In the self-updating software project, we are developing an infrastructure for software that can install, upgrade, and reconfigure itself dynamically, with minimal user intervention. Such an infrastructure might be used for a network of distributed embedded devices that have no user interface and must be updated remotely; for automatic installation and upgrading on personal machines; for maintaining an object database (eg, in a computer-aided design system) across software upgrades; for bringing applications to handheld devices in a just-in-time fashion, and so on.

Our work has focused on two aspects of the problem. The first addresses the problem of updating individual objects in the face of changes to the code of their classes. The second addresses the problem of installing and reconfiguring a collection of software packages in response to requests from a user and notifications of new versions.

A. Updating Individual Objects (Liskov)

We have developed a scheme that allows upgrades at a very fine granularity. Suppose that some subset of the classes of a large object-oriented program are to be replaced by new versions. Some of the persistent objects will no longer be usable, since their representations may have changed. Our system therefore automatically locates objects that need upgrading, and applies a translation to convert their representations. In order to achieve scalability to large object stores, the translation is performed in a lazy manner, so that the cost is not paid until the new version of the object is needed.

A fundamental problem in such a scheme is compatibility of upgrades. Objects are linked together in an elaborate graph; a change to one object may require the upgrading of other objects that reference it. We have solved this problem by introducing a notion of 'complete upgrades'. Before the upgrade begins, we check that the result of applying it uniformly will be a consistent object store; if the check fails, no upgrades occur at all. We believe that it should be possible to perform this check entirely automatically by employing a static analysis of the code.

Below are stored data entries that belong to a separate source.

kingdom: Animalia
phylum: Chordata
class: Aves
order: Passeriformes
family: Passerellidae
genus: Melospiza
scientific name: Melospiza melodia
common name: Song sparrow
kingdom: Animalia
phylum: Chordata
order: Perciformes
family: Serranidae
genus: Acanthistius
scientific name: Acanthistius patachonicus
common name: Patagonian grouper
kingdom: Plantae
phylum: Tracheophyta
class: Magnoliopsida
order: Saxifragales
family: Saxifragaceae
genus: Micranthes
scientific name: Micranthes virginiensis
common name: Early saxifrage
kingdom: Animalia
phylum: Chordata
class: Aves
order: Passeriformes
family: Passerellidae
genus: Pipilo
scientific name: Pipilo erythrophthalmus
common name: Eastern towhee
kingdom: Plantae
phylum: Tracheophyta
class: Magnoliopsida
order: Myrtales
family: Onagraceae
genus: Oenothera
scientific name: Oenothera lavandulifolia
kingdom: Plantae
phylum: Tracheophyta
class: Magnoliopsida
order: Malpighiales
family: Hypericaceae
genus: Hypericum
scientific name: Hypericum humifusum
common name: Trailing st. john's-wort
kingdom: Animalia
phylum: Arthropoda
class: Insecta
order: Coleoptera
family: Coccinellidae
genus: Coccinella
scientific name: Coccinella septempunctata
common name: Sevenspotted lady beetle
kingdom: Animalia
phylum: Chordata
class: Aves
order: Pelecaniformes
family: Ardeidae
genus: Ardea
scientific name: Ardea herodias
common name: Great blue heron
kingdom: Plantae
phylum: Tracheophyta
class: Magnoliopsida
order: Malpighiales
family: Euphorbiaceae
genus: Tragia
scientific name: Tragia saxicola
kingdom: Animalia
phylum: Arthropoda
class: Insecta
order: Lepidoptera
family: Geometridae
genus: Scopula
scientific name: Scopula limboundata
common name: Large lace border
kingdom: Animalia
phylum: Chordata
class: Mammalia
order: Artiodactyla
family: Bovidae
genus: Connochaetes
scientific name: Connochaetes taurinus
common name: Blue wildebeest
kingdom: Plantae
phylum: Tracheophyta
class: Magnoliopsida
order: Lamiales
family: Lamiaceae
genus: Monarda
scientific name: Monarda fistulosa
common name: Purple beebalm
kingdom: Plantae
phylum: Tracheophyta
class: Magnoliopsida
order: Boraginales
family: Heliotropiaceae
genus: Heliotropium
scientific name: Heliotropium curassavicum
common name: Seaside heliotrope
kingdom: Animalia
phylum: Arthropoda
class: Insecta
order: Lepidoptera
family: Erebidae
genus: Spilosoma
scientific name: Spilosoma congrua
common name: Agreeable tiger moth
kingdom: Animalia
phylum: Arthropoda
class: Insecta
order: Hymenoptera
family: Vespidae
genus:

An upgrade includes the code for transforming individual objects from their old to their new representations. A difficult problem arises when the state of one object depends on the state of other objects. Such dependences may be circular, so it may not be possible to find an order of transformations that would allow us to assume that any objects an object depends on have themselves already been transformed. To avoid this problem, we have developed the notion of a set of 'base methods'; by ensuring that these methods are retained across upgrades we can eliminate any required orderings amongst the transformations of individual objects.

A detailed design of this scheme has been completed. This design is described in Shan Ming Woo's thesis, which was completed in January.

B. Updating Configurations (Jackson)

We have built a prototype upgrading infrastructure for software packages.The key idea is that configurations are constructed (and upgraded) automatically from the dependence relationships amongst packages. Each package carries a manifest that indicates which specifications it specifies and which specifications it requires for its subpackages. When a need for a package arises, the specification (currently just a name) is handed to a server, which supplies an address (currently a URL) at which the package may be located. The package is downloaded, and its manifest is analyzed: first to determine that it meets the specification as required, and second to find the packages on which it depends.

A local database on the machine at which the installation is being performed tracks which packages have been installed, and which packages are relying on them. When a need arises, the system actually searches the local database before attempting to download the component. The resulting infrastructure has several key advantages over existing systems, including: fully automatic installation; avoiding multiple downloads and installations of the same component; and the ability to "garbage collect" and remove packages that are no longer needed.

We have demonstrated our prototype both on Java programs, in which the separate packages of the source code are treated as distinct packages, and on a Windows application consisting of binary executables. We are now extending our infrastructure to handle the configuration of packages that have several clients (whether human users or other packages) that customize them in different ways.

In the next six months, we plan to complete the implementation of our fine-grained scheme for object upgrade and to evaluate it in a case study. This work will be done by Mr. Takamoto, in collaboration with Shan Ming Woo and Miguel Castro. In addition we are planning to write up the work in a paper and submit it for publication.

A fundamental problem in self updating, which we have not yet addressed, is how to determine that components actually satisfy their specifications. Such a check is essential, whether performed online during updating, or in advance.

We have recently developed a new method that can analyze code for conformance to high level design properties. It involves a form of abstract testing, in which a boolean SAT solver is used to simulate a huge number of executions of the component. So far, we have demonstrated that our technique can find flaws in list-manipulation code of the sort usually taken as a challenge for shape analysis. Unlike shape analysis, our technique extends beyond conventional properties (such as lack of sharing) to arbitrary specification properties, and is less prone to spurious error reports. We plan to develop this new scheme, and show that it can be used for rapid assessment of candidate components.